Another is when Tino walks the wire with Aurelia standing on his shoulders. A feat nothing short of miraculous, which the good Lord willing, Tino hopes to continue for a while longer.

“I would like to walk at least as long as my grandfather,” Tino said of his grandfather, Karl Wallenda, who is considered the greatest high wire aerialist in modern times. Karl was killed at age 73 in a tragic fall while walking between two towers in San Juan, Puerto Rico in 1978. His death, along with a tragic seven-person pyramid accident in 1963 that killed two, is a memory that makes the Wallendas’ performance even more of a nail-biter for audience members – that and the fact that the Flying Wallendas work without a net.

“My grandfather put me on the wire for the first time when I was 7. It was about as high as a kitchen table and there wasn’t a net. He taught me how to place my feet and how to focus,” said Tino, who at 17 became a full-fledged member of the troupe. “I could have been a flyer [trapeze artist] but I decided on the wire.”
With their feet firmly planted on the wire, the troupe’s name, “Flying Wallendas,” is perhaps a bit misleading, but Tino explains it was given, not chosen, and with good reason.
*-*-*
DIRECTIVE A |
Pull out every line in the records below that contains the word "černá".

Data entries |
*-*-*
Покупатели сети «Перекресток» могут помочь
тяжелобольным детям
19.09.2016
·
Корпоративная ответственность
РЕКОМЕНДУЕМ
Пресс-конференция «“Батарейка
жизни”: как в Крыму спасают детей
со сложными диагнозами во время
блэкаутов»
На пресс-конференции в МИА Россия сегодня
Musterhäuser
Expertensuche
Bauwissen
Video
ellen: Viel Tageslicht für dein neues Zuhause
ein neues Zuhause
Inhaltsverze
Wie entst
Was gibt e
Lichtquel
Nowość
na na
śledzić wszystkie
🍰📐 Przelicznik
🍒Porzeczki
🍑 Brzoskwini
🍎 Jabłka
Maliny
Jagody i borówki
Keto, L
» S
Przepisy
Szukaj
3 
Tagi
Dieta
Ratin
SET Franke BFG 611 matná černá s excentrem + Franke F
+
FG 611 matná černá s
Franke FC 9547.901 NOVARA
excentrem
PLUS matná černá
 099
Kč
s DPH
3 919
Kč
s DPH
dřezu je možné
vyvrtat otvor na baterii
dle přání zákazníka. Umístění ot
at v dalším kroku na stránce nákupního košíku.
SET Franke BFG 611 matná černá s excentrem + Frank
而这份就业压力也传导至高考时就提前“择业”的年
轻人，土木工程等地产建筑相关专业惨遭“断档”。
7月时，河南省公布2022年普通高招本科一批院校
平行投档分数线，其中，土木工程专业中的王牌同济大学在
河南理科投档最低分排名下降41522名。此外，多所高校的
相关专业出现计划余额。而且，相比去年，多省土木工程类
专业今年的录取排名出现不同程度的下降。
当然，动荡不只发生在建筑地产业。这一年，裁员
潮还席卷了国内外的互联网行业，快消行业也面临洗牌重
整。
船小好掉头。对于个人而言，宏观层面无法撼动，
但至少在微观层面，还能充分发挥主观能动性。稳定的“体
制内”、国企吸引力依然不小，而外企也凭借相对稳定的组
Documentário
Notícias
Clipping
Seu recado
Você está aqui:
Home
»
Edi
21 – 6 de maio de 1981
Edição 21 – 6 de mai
*-*-*
DIRECTIVE B |
Answer these questions using the Wallenda passage:
(i) How old was Tino when his grandfather first put him on the wire?
(ii) In what city did Karl Wallenda die in a fall?
(iii) How many people were killed in the 1963 pyramid accident?

TASK SOLUTION A |
SET Franke BFG 611 matná černá s excentrem + Franke F
FG 611 matná černá s
PLUS matná černá
SET Franke BFG 611 matná černá s excentrem + Frank

TASK SOLUTION B |
(i) 7
(ii) San Juan, Puerto Rico
(iii) Two